● Page excerpt:
· · ·

Knowing The Facts About Elder Abuse

Knowing The Facts About Elder Abuse

Regardless of the type of need or condition, seniors in elder care residences deserve the utmost care and attention. This standard is maintained among most nursing homes in Maryland, but there are some that fail to meet these crucial and basic requirements. When a family member discovers that a loved one's needs are not being met, nursing home professionals are responsible for addressing the issue promptly and appropriately.

Learning about common forms of abuse that can occur within nursing home walls may not seem an ideal place to start when selecting a residence for a loved one. However, as The National Council on Aging expresses, becoming aware of potential risks in elder care can help family members spot the red flags. The NCOA lists the following as the most common forms of elder abuse: confinement and isolation, physical abuse, sexual abuse, and passive neglect. Others include financial exploitation, in which nursing home staff may abuse their own power by withholding or misusing a patient's resources, and willful deprivation, wherein basic needs are made unavailable. These forms of neglect are certainly unsettling, as the NCOA adds that out of the 1 in 10 Americans aged 60 and older who are abused, only 1 in 14 cases ever reach the attention of authorities.

· · ·

● Stored items from a collection:
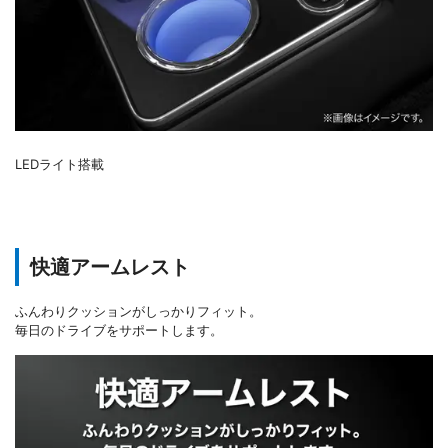
LEDライト搭載
快適アームレスト
ふんわりクッションがしっかりフィット。
毎日のドライブをサポートします。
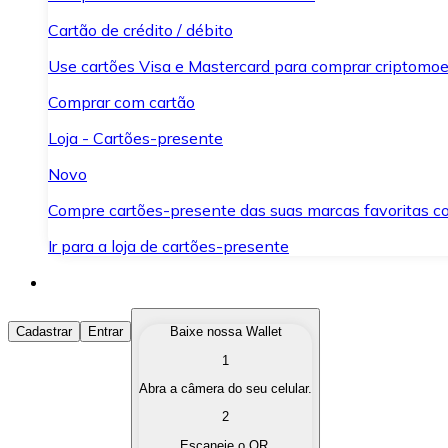
Cartão de crédito / débito
Use cartões Visa e Mastercard para comprar criptomoed
Comprar com cartão
Loja - Cartões-presente
Novo
Compre cartões-presente das suas marcas favoritas c
Ir para a loja de cartões-presente
Comprar Criptomoedas
Cadastrar
Entrar
Baixe nossa Wallet
1
Compre as criptomoedas de seu interesse de forma ráp
Abra a câmera do seu celular.
Vender Criptomoedas
2
Converta suas criptomoedas em moeda fiduciária quand
Escaneie o QR.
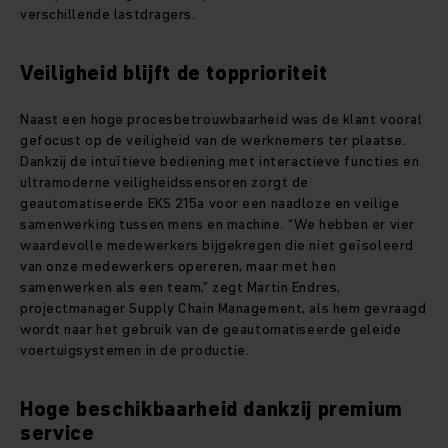
verschillende lastdragers.
Veiligheid blijft de topprioriteit
Naast een hoge procesbetrouwbaarheid was de klant vooral
gefocust op de veiligheid van de werknemers ter plaatse.
Dankzij de intuïtieve bediening met interactieve functies en
ultramoderne veiligheidssensoren zorgt de
geautomatiseerde EKS 215a voor een naadloze en veilige
samenwerking tussen mens en machine. “We hebben er vier
waardevolle medewerkers bijgekregen die niet geïsoleerd
van onze medewerkers opereren, maar met hen
samenwerken als een team,” zegt Martin Endres,
projectmanager Supply Chain Management, als hem gevraagd
wordt naar het gebruik van de geautomatiseerde geleide
voertuigsystemen in de productie.
Hoge beschikbaarheid dankzij premium
service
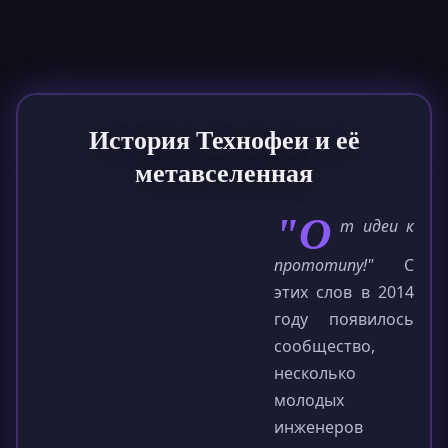
История Технофеи и её
метавселенная
"О
т идеи к
прототипу!"
С
этих слов в 2014
году появилось
сообщество,
несколько
молодых
инженеров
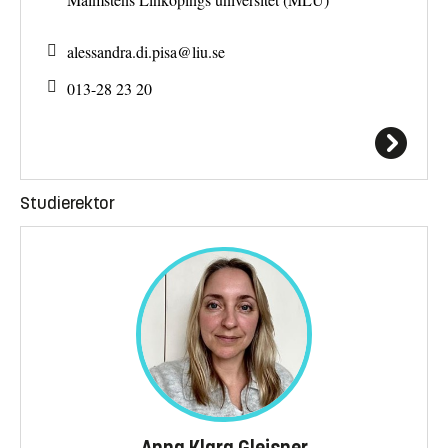
alessandra.di.pisa@
liu.se
013-28 23 20
Studierektor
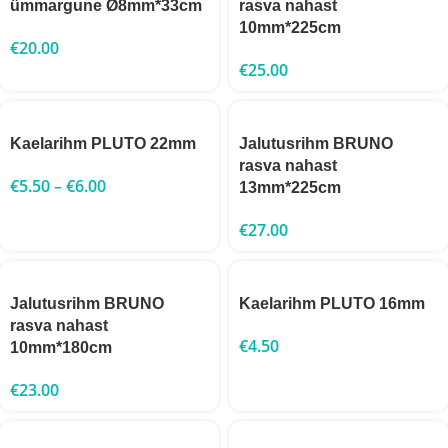
ümmargune Ø8mm*33cm
rasva nahast
10mm*225cm
€
20.00
€
25.00
Kaelarihm PLUTO 22mm
Jalutusrihm BRUNO
rasva nahast
€
5.50
–
€
6.00
13mm*225cm
€
27.00
Jalutusrihm BRUNO
Kaelarihm PLUTO 16mm
rasva nahast
€
4.50
10mm*180cm
€
23.00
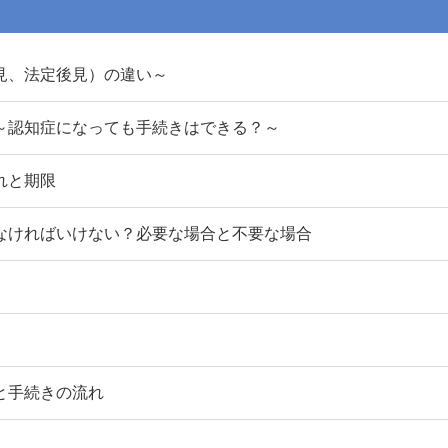
見、法定後見）の違い～
～認知症になっても手続きはできる？～
れと期限
なければいけない？必要な場合と不要な場合
と手続きの流れ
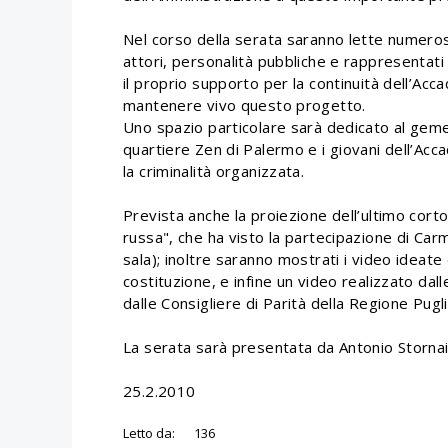
Nel corso della serata saranno lette numerose
attori, personalità pubbliche e rappresentati d
il proprio supporto per la continuità dell’Acc
mantenere vivo questo progetto.
Uno spazio particolare sarà dedicato al gemel
quartiere Zen di Palermo e i giovani dell’Acc
la criminalità organizzata.
Prevista anche la proiezione dell’ultimo corto
russa", che ha visto la partecipazione di Ca
sala); inoltre saranno mostrati i video ideate
costituzione, e infine un video realizzato dal
dalle Consigliere di Parità della Regione Pugli
La serata sarà presentata da Antonio Stornaio
25.2.2010
Letto da:
136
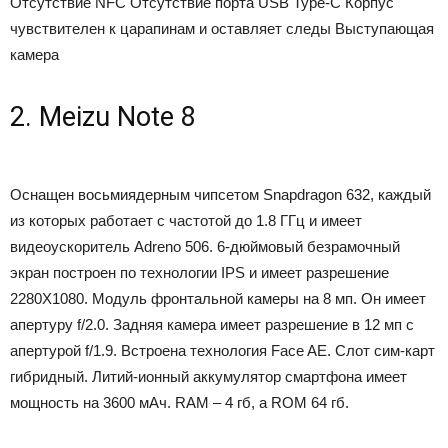
Отсутствие NFC
Отсутствие порта USB Type-C
Корпус
чувствителен к царапинам и оставляет следы
Выступающая
камера
2. Meizu Note 8
Оснащен восьмиядерным чипсетом Snapdragon 632, каждый
из которых работает с частотой до 1.8 ГГц и имеет
видеоускоритель Аdreno 506. 6-дюймовый безрамочный
экран построен по технологии IPS и имеет разрешение
2280Х1080. Модуль фронтальной камеры на 8 мп. Он имеет
апертуру f/2.0. Задняя камера имеет разрешение в 12 мп с
апертурой f/1.9. Встроена технология Face AE. Слот сим-карт
гибридный. Литий-ионный аккумулятор смартфона имеет
мощность на 3600 мАч. RAM – 4 гб, а ROM 64 гб.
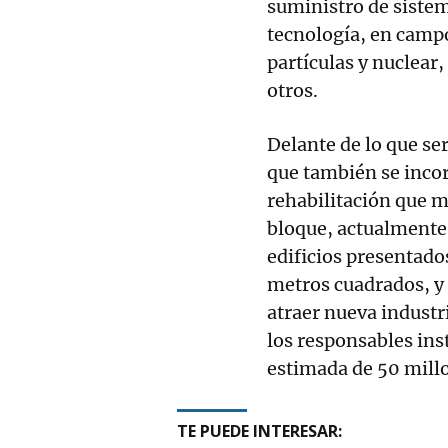
suministro de sistem
tecnología, en campo
partículas y nuclear,
otros.
Delante de lo que ser
que también se incor
rehabilitación que m
bloque, actualmente
edificios presentado
metros cuadrados, y 
atraer nueva industr
los responsables ins
estimada de 50 millo
TE PUEDE INTERESAR:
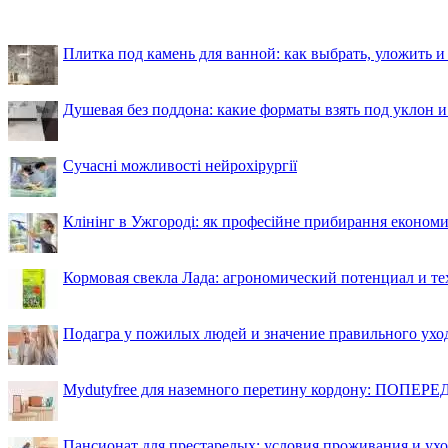
Плитка под камень для ванной: как выбрать, уложить и
Душевая без поддона: какие форматы взять под уклон 
Сучасні можливості нейрохірургії
Клінінг в Ужгороді: як професійне прибирання економи
Кормовая свекла Лада: агрономический потенциал и т
Подагра у пожилых людей и значение правильного ухо
Mydutyfree для наземного перетину кордону: ПОПЕРЕД
Пансионат для престарелых: условия проживания и ухо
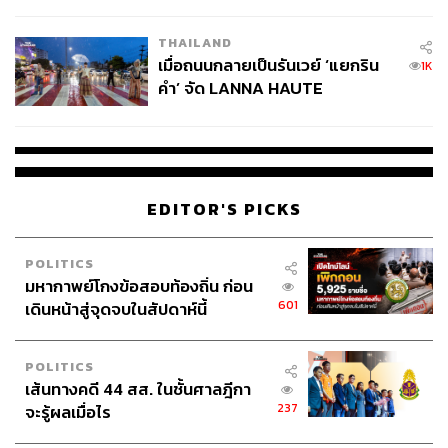
College Football
THAILAND
เมื่อถนนกลายเป็นรันเวย์ ‘แยกริน
1K
คำ’ จัด LANNA HAUTE
COUTURE กลางสายฝน
EDITOR'S PICKS
POLITICS
มหากาพย์โกงข้อสอบท้องถิ่น ก่อน
601
เดินหน้าสู่จุดจบในสัปดาห์นี้
POLITICS
เส้นทางคดี 44 สส. ในชั้นศาลฎีกา
237
จะรู้ผลเมื่อไร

· · ·

● Study questions:
1: Answer these questions about the elder abuse page:
(a) In which state does the elder abuse page say most nursing homes maintain the standard of care?
(b) Which organization does it cite for its list of the most common forms of elder abuse?
(c) Of Americans aged 60 and older who are abused, what share of cases reach the attention of authorities?
2: Could you carry on the elder abuse page, starting after its final sentence?

● Answer section:
1:
(a) Maryland
(b) The National Council on Aging (NCOA)
(c) Only 1 in 14 cases

2:
If there is any sense to be made of such horrific actions in senior residences, it is that proper penalties, solutions and ultimately justice are an absolute must. Maryland's Department of Aging coincides with the NCOP by stating that awareness of elder abuse is the first step toward prevention. One additional red flag to watch out for involves psychological abuse. This neglect is often subtle but can cause unexplained behavioral changes, mood swings and withdrawal from activities. The Department adds that proving any type of offense is not the responsibility of family and friends; instead, professionals must investigate any suspicions. Fortunately, resources also exist outside state lines, including the International Committee for the Prevention of Elder Abuse and other programs that work toward eliminating this problem.